Kevin Hassett, a senior Trump economic adviser, said at a Brookings Institution online conference on Tuesday that the federal government provided guidelines for when a state could safely begin to reopen but was not keeping score if states that are doing so have actually met those guidelines. Most have not.

But he suggested data so far looked positive in states that are now seeing increased economic activity. “So far, and it doesn’t mean that we are out of the woods, but so far the data have been moving very, very slowly but in a positive direction.”

Advocates of a quick reopening of the economy suggest it could lead to a much faster economic revival because it will allow more businesses to survive and quickly rehire the millions furloughed or laid off in the last eight weeks. They say it will also keep markets afloat and reduce the need for the federal government to spend more than the roughly $3 trillion already approved to help cushion the economic blow of the rapid economic lockdown.
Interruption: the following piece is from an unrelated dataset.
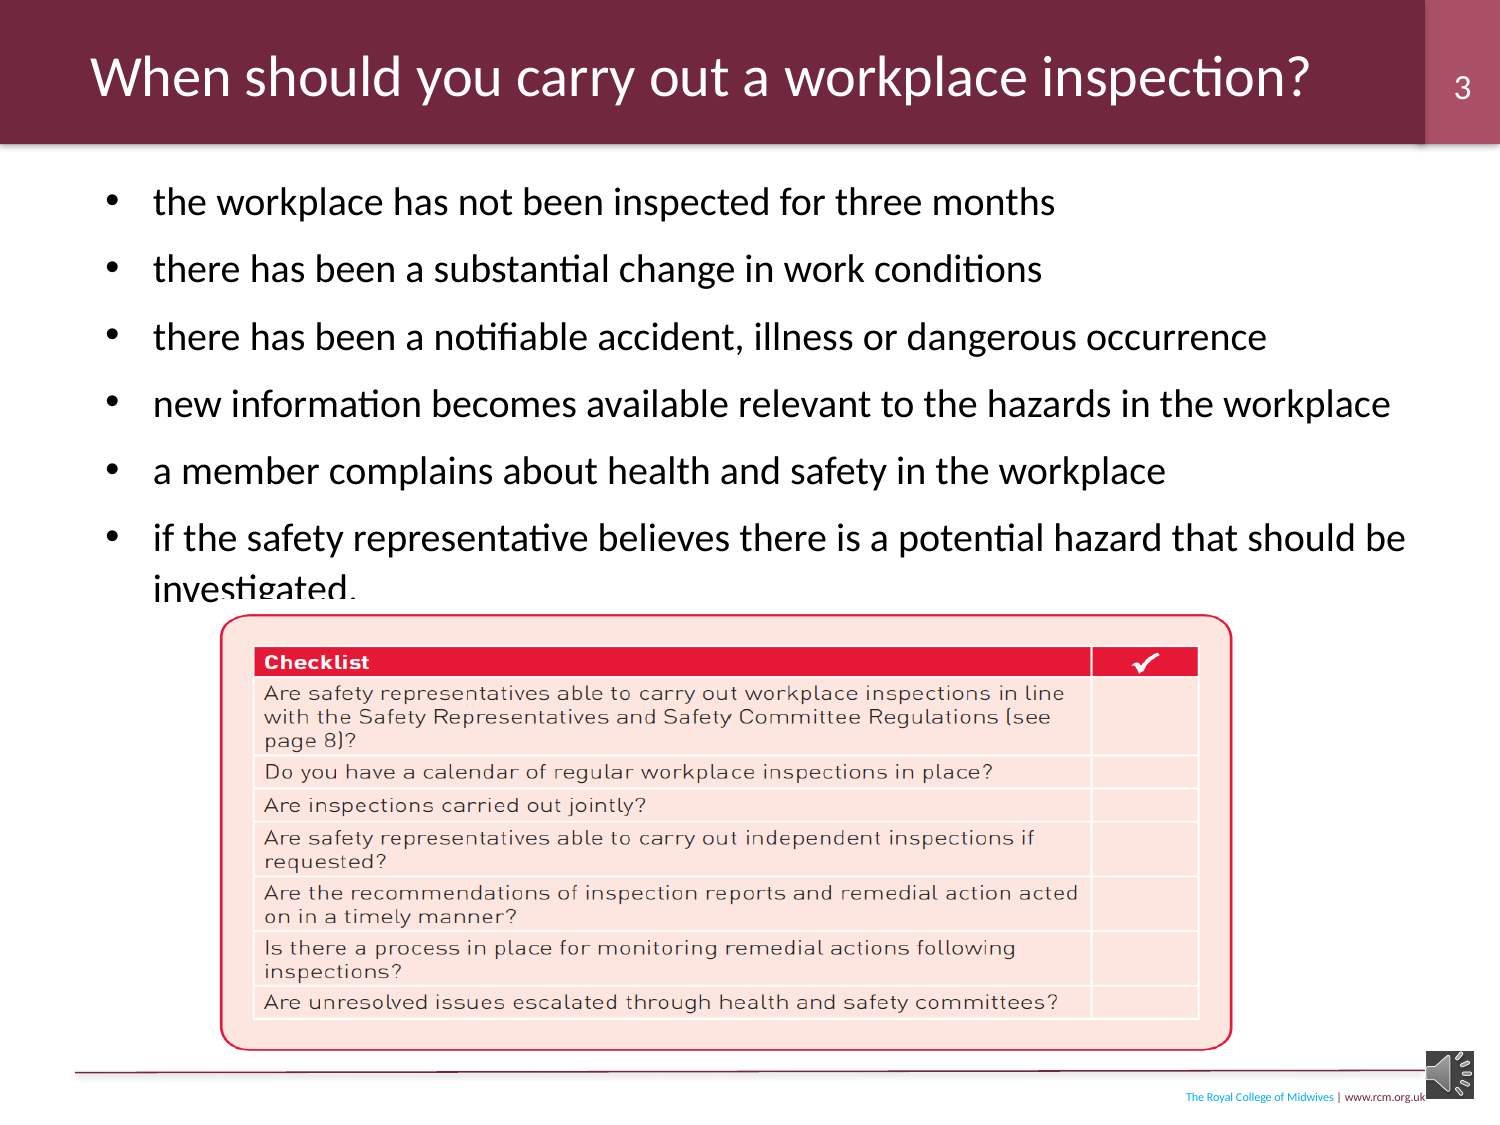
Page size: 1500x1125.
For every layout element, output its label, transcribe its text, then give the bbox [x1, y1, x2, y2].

Advocates of a swift reopening often cite the fact that 78.3 percent of those who lost jobs last month said they expected to get their jobs back when the crisis abates. The longer America’s states stay shut, the more likely these job losses will become permanent, advocates of fast reopening say.

Those urging more caution in reopening and much more federal assistance — a group that includes many health experts, economists, Democratic governors and left-leaning lawmakers — say the “open now” approach is based more on faith and hope than science.

They cite recent reporting that coronavirus cases are spiking to new highs in both metro areas and smaller communities in states that did not initially have large virus outbreaks and have relaxed stay-at-home restrictions like Tennessee, Iowa, Texas and Kentucky.

They also argue that despite Trump’s boasts, the U.S. does not have anywhere near the number of tests or the ability to track and trace those infected by the virus to make mass reopening safe, despite significant improvement in recent weeks.

Many health experts say the U.S. has to at least double or triple the current amount of testing to make reopening safe.

Sen. Mitt Romney (R-Utah), a frequent Trump critic from the right, on Tuesday added a bipartisan note of criticism to the president’s declaration of victory on testing. “I find our testing record nothing to celebrate whatsoever,” he said at the Senate HELP Committee hearing.

Those who fear that states are reopening too quickly warn that virus cases will spike in multiple areas, possibly overwhelming hospitals once again, triggering a sell-off in markets and forcing new lockdown orders that could tip the economy from a short but deep recession into a depression.

Even if some things go well, some in corporate America say the boom times Trump is predicting are not likely to materialize.

“Our expectation here is that this is going to be fits and starts. I am not someone who has bought into a super-aggressive, everything-gets-fine-in-the-fall sort of thing. I think that’s crazy talk,” Andrew Silvernail, chairman and CEO of Illinois-based manufacturing firm IDEX Corp. said on the company’s recent earnings call.

“If we get lucky, and for some reason, this goes away with weather or something else or a vaccine is found more quickly than we think or you have very, very effective treatments, great news,” he said. “I don’t think anybody should bank on that, and I certainly wouldn’t manage the company expecting that.”

Others note the fact that the virus is spreading among White House staff will not inspire Americans that it’s time to rush back to work.

That is part of the reason why House Democrats are now pushing for a swift vote on a new $3 trillion coronavirus relief package that would include large sums of money for state and local governments. Republicans so far have been cool to the idea, leaning instead into reopening and waiting to see if current aid — on top of trillions of dollars being pumped into the economy by the Federal Reserve — turns out to be enough.